Film

Life or Something like It

Ed Halter on Jia Zhangke

Jia Zhangke, Still Life, 2006, still from a color film in HD, 111 minutes. Shen Hong (Zhao Tao).

GRITTY BUT ELEGANT CHRONICLES of a rapidly transforming society, Jia Zhangke’s films depict street-level life in contemporary China with a hyperreal, science-fictional gloss. The scripted characters of The World (2004) are performers and staff at an actual Bejing theme park filled with miniature replicas of international tourist sites like the Eiffel Tower, the pyramids, and Lower Manhattan. In a dystopian twist worthy of Baudrillard, the sprawling attraction displays the tagline SEE THE WORLD WITHOUT EVER LEAVING BEIJING. Still Life (2006) takes place in a city being destroyed and rebuilt to make way for the colossal Three Gorges Dam, and its interconnected story lines play out against an unsettling combination of verdant landscape and industrial rubble. Throughout Jia’s eight features and numerous shorts, his characters are plugged into global pop music, fashion, and markets. But even as he shows how the Imperial and Maoist eras have become two-dimensional images, flattened by the speed of change, Jia underscores the fact that these same characters’ lives remain determined by forces beyond their control. As the sounds of Chinese opera play at a dinner party, the thirty-somethings in his short narrative Cry Me a River (2008) reminisce about their 1990s college days after discussing stock tips, then exchange skin-care advice. Though he roots his films in an everyday strangeness, Jia doesn’t shy from his own postmodern flourishes. Shot in a declining factory town, his downbeat Unknown Pleasures (2002) includes a remarkable sequence, set in a diner, that lurches without warning into a full-on Pulp Fiction pastiche, complete with jump-cut to disco (an inspired and pointed knockoff, considering how many bits from Chinese films Tarantino himself has cribbed). Just as suddenly, one of the buildings in Still Life launches skyward, like a rocket.
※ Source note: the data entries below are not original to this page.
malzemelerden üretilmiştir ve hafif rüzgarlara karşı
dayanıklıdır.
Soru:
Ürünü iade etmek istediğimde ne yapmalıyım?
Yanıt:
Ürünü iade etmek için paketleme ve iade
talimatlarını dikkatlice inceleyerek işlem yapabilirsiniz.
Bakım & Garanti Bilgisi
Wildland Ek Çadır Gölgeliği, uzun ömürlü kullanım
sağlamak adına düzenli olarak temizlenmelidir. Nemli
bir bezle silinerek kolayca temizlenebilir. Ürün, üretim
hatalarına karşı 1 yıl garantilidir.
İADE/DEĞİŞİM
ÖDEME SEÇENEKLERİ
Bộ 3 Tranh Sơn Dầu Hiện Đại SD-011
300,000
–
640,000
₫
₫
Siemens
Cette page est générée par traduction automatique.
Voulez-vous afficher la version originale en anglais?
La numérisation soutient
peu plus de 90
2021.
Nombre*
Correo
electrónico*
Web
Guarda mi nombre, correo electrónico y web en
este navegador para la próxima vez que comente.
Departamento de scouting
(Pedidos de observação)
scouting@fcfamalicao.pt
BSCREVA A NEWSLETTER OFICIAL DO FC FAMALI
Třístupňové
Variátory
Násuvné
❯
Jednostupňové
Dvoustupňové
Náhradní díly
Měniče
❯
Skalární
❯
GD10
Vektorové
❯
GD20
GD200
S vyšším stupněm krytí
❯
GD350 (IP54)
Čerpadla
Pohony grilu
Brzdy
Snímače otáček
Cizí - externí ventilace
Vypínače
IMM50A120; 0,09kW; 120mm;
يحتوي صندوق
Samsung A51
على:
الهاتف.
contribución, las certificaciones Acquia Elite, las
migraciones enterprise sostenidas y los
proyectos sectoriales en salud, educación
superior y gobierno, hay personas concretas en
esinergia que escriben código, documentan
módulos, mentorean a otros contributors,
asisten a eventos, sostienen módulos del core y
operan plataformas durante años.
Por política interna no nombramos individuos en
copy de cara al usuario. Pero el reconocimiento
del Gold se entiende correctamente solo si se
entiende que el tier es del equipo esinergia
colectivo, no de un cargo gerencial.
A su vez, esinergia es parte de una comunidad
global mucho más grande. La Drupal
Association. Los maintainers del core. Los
The leading figure of China’s Sixth Generation—directors who came of age in the ’90s, producing low-budget films frequently outside the rules of state censorship—Jia works in a complex blend of fact and fiction. His narrative features use contemporary locations and story lines based on true events, while his documentaries employ a fluidly controlled camerawork that hermetically seals them into a tight choreography. The subsequent ontological tangles can become dizzyingly baroque. For 24 City (2008), a fictional tale based on the true-life transformation of a munitions factory into luxury apartments, Jia based his script on interviews with more than one hundred residents, then shot his film with both actors and nonactors, staging documentary-style monologues on the factory floor prior to its demolition. One of the factory workers is nicknamed Little Flower, after a 1979 movie starring Joan Chen, because of her resemblance to the international star; the character is played by Chen herself, disconcertingly cast as her own double. Still Life has its own uncanny twin, too, East (2006), a documentary about artist Liu Xiaodong shot in the same location at the same time. Liu is shown early on manipulating a group of men into casual poses as painting models, not unlike similar tableaux of shirtless workers in Still Life, suggesting parallels to Jia’s own meticulous remaking of real-world experience.